Turkey and Russia have agreed what they called a "historic" deal aimed at keeping Kurdish forces away from Syria's border with Turkey, a development that gives Turkey effective control of Syria’s border areas captured in the recent offensive.

Turkey has seized a 120km-long strip of land between the towns of Ras al-Ain to Tal Abyad to create a "safe zone" to resettle up to two million refugees currently in Turkey. Turkish-backed Syrian rebels  are now in control of the border town of Tal Abyad.
The deal between Vladimir Putin and Recep Tayyip Erdogan, who have backed opposing sides in Syria's civil war, was facilitated by the Turkish invasion of Syria after the US announced a sudden and unexpected withdrawal. 
This means Turkey retaining control over areas gained at the expense of the Kurds while for Russia its forces alongside Syria's will oversee the rest.
Russia, an ally of Syria's Bashar al-Assad will now conduct joint patrols on the border along with Turkish forces.
The deal seems to have effectively ended Turkish offensive in Syria. Turkey said there was no need to re-launch its offensive, which was on hold due to a ceasefire, as Kurdish fighters had withdrawn from the Turkish "safe zone".

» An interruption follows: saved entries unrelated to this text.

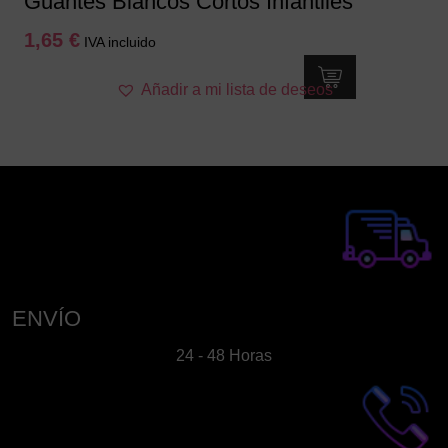
Guantes Blancos Cortos Infantiles
1,65
€
IVA incluido
Añadir a mi lista de deseos
ENVÍO
24 - 48 Horas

Russia has agreed to allow Turkey's operation, removing the risk of conflict between the two sides. The statement from Russia and Turkey says that Kurdish forces "will be removed" from the towns of Manbij and Tal Rifat - both of which lie outside the operation area.
The Kurds have been given another 150 hours to withdraw to a depth of 32km (20 miles) from the border. Kurdish militias have yet to indicate whether they will agree to those demands.

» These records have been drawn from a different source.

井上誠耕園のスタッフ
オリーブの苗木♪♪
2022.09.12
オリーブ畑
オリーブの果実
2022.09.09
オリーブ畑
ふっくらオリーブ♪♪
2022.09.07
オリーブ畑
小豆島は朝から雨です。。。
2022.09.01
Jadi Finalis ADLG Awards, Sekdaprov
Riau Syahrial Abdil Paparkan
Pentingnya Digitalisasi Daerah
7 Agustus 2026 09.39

Under the plan, Russia will conduct joint patrols with Turkey in parts of northern Syria to ensure that Kurdish forces do not return to areas close to Syria's border with Turkey. They will begin on Wednesday.
Joint Russian and Syrian patrols in areas where Turkish forces do not operate will also begin on Wednesday.
The announcement came after talks between Russian President Vladimir Putin and Turkish President Tayyip Erdogan
Assad thanked President Putin and "expressed his full support for the results of the work as well as the readiness of the Syrian border guards, together with the Russian military police, to reach the Syrian-Turkish border," the Kremlin said.
Russia had earlier stationed troops near the border over concerns that Syria's territory was being encroached upon by a foreign power.
The UN says more than 176,000 people, including almost 80,000 children, have been displaced in the past two weeks in north-east Syria, which is home to some three million people.
Some 120 civilians have been killed in the battle, along with 259 Kurdish fighters, 196 Turkish-backed Syrian rebels and seven Turkish soldiers, according to the Syrian Observatory for Human Rights (SOHR), a UK-based monitoring group.
Twenty civilians have also been killed in attacks by the YPG on Turkish territory, Turkish officials say.